Have you ever thought about where or how your kid’s have learned empathy? And what implications it might have later in life? Have you ever thought about explicitly teaching your kids empathy?
According to a study published by the peer-reviewed Journal of Moral Education, children who grew up receiving empathy were less likely to participate in acts of criminal or delinquent behavior. Empathy, or being able to show and understand how others are feeling, is a crucial part of social life.
The study focused on data from a survey conducted over a 4-year period from children ages 12 to 17. The study started out asking the children questions pertaining to parental support like whether or not they trusted their parents or talked to their parents. Then they asked questions pertaining to empathy by asking them to make statements like whether or not they empathized with their friends or tried to make others feel better. In the last session, years later when the kids had now grown to age to 16 and 17 years old, they discussed whether or not they participate in delinquent acts from graffiti to physical threats and robbery.
The study showed not only decreased likelihood of criminal activity but that the children who received empathy growing up had an enhanced ability to be empathetic. Growing up receiving empathy from your parents can be crucial to how you treat others in adulthood.
“Empathy in youth appears to have the power to mediate the negative association between perceived parental support and future juvenile delinquency,” said Glenn Walters, the author of the paper and a Kutztown University (Kutztown, Pennsylvania) associate professor of criminal justice.

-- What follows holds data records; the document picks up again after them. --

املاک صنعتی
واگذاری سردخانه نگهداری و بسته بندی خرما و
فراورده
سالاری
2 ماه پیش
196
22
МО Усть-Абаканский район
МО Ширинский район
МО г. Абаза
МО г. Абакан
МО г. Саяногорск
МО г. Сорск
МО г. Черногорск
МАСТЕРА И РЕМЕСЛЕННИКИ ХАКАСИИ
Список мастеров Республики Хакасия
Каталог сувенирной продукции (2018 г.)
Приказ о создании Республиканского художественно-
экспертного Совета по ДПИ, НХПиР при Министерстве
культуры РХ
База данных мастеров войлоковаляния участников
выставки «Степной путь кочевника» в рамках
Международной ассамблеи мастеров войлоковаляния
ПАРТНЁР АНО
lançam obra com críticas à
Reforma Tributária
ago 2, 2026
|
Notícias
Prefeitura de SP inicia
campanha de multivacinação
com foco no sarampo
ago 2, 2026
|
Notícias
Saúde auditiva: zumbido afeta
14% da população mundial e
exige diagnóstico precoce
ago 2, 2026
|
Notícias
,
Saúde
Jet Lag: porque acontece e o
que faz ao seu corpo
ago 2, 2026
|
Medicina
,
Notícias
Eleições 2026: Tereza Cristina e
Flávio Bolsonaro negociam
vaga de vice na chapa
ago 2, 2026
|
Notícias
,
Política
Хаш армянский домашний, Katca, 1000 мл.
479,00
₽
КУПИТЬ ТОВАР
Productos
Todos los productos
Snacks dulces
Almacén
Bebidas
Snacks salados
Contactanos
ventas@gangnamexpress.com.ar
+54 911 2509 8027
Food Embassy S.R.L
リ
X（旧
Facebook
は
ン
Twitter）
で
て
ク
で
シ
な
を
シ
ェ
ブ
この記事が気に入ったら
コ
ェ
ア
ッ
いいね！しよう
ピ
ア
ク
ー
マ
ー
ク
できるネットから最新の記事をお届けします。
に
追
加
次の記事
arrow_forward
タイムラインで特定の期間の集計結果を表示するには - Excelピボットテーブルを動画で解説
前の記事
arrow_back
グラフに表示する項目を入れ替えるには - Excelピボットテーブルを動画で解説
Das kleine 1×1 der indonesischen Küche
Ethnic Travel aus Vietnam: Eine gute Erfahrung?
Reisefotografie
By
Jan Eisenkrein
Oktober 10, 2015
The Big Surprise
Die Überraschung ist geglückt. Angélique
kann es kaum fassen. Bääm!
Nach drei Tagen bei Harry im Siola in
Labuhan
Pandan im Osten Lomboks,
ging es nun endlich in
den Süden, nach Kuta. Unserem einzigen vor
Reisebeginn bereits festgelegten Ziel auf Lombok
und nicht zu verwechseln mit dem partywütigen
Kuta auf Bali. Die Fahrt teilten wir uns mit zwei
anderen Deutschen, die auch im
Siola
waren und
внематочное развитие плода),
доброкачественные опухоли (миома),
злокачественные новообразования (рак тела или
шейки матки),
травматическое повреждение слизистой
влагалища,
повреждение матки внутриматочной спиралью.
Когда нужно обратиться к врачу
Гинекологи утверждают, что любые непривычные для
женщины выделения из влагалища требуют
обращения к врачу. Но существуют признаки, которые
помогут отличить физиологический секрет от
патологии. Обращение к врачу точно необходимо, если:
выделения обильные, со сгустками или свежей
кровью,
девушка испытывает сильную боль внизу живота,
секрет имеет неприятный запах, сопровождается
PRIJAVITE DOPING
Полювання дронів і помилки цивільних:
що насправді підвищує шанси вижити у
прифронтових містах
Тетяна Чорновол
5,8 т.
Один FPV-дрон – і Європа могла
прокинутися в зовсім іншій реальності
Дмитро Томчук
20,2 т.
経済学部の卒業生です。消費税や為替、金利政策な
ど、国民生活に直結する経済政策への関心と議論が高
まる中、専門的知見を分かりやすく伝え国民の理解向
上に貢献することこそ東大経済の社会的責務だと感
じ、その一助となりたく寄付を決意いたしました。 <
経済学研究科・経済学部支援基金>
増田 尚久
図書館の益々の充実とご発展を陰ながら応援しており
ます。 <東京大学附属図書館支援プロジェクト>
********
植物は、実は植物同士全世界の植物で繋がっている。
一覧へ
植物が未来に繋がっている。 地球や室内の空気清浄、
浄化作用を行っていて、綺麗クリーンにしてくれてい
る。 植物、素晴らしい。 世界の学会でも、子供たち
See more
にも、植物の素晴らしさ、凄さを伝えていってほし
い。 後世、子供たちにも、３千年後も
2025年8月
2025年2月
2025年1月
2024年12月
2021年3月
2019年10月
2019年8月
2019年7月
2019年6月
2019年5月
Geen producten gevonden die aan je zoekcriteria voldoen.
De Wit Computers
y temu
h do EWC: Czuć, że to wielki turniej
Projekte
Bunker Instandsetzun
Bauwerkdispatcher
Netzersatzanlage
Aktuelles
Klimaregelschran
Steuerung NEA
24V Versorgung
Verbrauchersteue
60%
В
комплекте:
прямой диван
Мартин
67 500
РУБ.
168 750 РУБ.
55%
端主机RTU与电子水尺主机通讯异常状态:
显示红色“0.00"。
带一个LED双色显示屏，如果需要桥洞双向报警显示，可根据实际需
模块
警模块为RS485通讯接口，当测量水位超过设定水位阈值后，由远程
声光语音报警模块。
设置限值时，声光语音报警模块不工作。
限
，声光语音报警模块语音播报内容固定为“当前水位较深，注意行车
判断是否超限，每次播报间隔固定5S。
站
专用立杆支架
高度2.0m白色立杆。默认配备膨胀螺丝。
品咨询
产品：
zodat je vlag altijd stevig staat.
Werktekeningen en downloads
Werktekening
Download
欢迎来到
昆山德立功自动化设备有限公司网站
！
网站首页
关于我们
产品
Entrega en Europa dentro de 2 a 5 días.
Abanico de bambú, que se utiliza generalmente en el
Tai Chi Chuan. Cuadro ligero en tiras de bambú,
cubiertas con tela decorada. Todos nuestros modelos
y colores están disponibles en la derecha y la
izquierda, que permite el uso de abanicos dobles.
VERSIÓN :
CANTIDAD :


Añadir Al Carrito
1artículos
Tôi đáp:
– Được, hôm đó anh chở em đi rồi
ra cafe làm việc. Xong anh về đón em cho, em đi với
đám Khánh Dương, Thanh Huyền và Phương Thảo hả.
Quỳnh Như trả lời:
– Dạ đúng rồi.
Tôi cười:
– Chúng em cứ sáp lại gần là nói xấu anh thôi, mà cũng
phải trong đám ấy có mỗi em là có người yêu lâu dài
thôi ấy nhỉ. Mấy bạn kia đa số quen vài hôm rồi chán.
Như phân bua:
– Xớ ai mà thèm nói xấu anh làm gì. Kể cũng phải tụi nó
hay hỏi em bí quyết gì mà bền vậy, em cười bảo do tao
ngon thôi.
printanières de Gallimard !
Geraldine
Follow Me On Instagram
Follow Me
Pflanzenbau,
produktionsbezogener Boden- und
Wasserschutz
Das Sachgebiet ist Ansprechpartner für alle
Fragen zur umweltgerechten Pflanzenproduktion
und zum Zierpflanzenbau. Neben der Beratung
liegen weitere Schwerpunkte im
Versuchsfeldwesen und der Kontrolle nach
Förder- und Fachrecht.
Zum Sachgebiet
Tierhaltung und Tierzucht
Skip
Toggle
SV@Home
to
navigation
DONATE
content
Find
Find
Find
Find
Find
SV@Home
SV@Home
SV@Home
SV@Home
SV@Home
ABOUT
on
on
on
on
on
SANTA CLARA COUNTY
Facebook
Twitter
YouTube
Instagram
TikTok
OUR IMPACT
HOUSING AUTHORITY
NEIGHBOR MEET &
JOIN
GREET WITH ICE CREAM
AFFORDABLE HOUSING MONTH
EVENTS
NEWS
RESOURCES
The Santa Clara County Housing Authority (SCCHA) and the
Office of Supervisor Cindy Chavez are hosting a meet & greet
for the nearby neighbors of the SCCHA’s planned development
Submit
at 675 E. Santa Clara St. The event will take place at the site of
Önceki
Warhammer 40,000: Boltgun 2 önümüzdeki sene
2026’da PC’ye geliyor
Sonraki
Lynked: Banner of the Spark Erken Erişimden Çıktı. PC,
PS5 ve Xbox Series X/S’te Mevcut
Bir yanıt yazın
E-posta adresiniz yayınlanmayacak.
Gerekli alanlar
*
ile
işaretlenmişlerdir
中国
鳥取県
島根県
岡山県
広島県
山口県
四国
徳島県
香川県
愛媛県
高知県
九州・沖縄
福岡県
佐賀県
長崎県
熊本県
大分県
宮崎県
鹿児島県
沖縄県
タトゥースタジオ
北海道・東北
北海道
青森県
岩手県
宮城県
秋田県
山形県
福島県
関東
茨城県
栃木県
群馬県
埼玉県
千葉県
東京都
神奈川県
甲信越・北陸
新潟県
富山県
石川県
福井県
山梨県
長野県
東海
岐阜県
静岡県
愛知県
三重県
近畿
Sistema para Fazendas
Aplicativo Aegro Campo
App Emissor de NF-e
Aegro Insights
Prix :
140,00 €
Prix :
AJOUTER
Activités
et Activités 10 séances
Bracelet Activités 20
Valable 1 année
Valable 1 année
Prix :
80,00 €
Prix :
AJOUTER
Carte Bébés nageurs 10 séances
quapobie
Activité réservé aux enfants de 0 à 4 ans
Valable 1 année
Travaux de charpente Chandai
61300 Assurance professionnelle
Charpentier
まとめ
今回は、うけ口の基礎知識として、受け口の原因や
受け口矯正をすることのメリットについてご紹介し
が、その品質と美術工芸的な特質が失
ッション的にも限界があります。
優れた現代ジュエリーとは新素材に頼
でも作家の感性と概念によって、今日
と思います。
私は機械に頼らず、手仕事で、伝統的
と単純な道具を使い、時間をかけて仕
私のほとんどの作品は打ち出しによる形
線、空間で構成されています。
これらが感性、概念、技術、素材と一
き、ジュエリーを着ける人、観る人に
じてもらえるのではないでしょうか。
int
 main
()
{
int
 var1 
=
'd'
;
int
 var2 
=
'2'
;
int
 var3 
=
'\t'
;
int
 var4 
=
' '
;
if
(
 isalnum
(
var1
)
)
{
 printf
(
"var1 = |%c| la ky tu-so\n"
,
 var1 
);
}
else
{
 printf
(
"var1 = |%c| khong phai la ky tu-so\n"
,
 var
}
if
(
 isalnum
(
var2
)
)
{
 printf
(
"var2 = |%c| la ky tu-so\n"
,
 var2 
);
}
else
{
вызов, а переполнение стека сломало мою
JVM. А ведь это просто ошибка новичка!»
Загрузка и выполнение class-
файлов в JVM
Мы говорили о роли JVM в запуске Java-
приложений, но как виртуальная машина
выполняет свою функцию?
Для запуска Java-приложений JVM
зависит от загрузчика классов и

Walters also said that while empathy can affect how your child behaves in the future, there are several other factors that can influence whether or not your child partakes in criminal behavior. These include factors such as self-esteem and social interests.
Empathy isn’t necessarily something you actively teach your children. Some believe it’s a trait you are born with. But children learn empathy from the environment around them. This includes their parents/guardians, friends, teachers, books, television and other types of media.
Walters said that the study found that children who received parental support and empathy had increased development of empathy in their early adolescent life.
Even if you haven’t been actively encouraging and teaching your children empathy from a young age, there are still ways to foster empathy in adolescence.
Here are some tips to implement, practice and encourage empathy with your children:
First tip is to make sure your child knows that they can express all their emotions, including negative ones, with you. It can be hard for even adults to express their negative emotions, but not expressing them can lead your child to feel like they need to hide them.
Respond with Empathy
Another tip is to respond to your child’s physical (and emotional) ailments with empathy. Instead of saying “You’re fine,” try responding in a way that shows that you care and emphasize with what they are feeling. An example of a response could be, “Are you okay?” or “That looked like it hurt.” By acknowledging their feelings, you are showing them empathy and allowing them to express their own feelings.
Lastly, try to prioritize in-person communication and conversations. Children who struggle with empathy can have trouble communicating over phones. By not considering others when responding through text, you can say one thing but mean something else.